In May 1992, speaking to 220 honor graduates of Rowan-Salisbury Schools, Fisher told them, “The world at first glance seems perfect. Therein lies the trap your generation must avoid — apathy — being satisfied with the way things are or seem to be.
“Being satisfied is dangerous.”
Fisher also spoke to Rowan-Cabarrus Community College graduates in 1996 and used a race car analogy that offered three keys to winning the race of life:
• A superior machine, meaning a finely tuned mind.
• A superior pit crew of family, friends and co-workers.
• And superior tires — character, integrity and values.
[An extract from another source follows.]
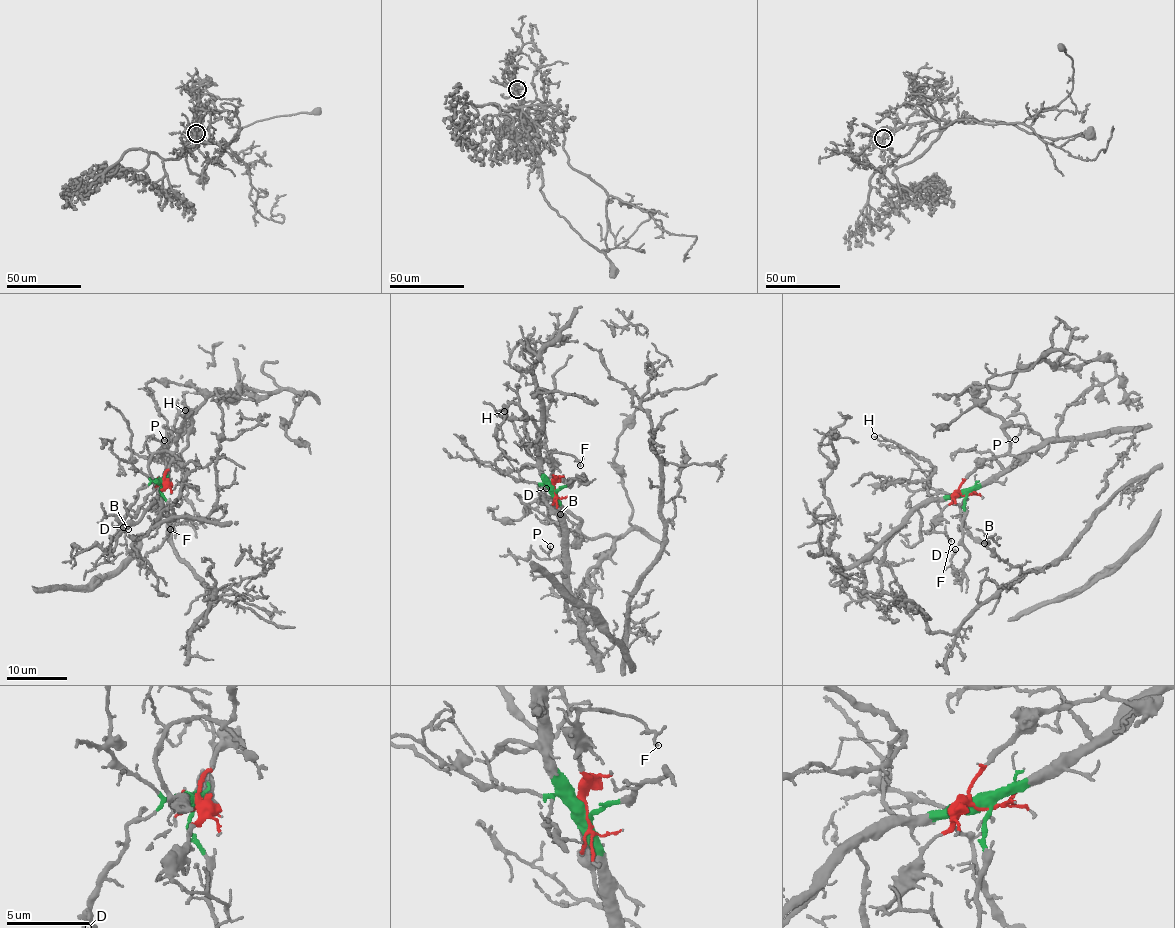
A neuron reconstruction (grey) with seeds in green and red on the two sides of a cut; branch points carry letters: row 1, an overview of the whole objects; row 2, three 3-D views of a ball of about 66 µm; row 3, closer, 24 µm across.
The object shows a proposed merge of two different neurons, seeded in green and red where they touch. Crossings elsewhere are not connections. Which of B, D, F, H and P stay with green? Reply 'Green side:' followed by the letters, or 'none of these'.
Green side: B, D, H, P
Fisher had a couple of other health scares over the years. He underwent triple bypass surgery in 1989. In 2001, he had an 11-day stay at Rowan Regional Medical Center, followed by two weeks of intravenous fluids at home after being bitten by a brown recluse spider.
He confronted another kind of cancer in 2002 — non-Hodgkins large cell lymphoma, which doctors caught in the early stages and successfully treated. He went through several months of chemotherapy back then.
Paul Fisher and his wife of 60 years, Sue, had two children and 10 grandchildren.
Funeral arrangements have not been released.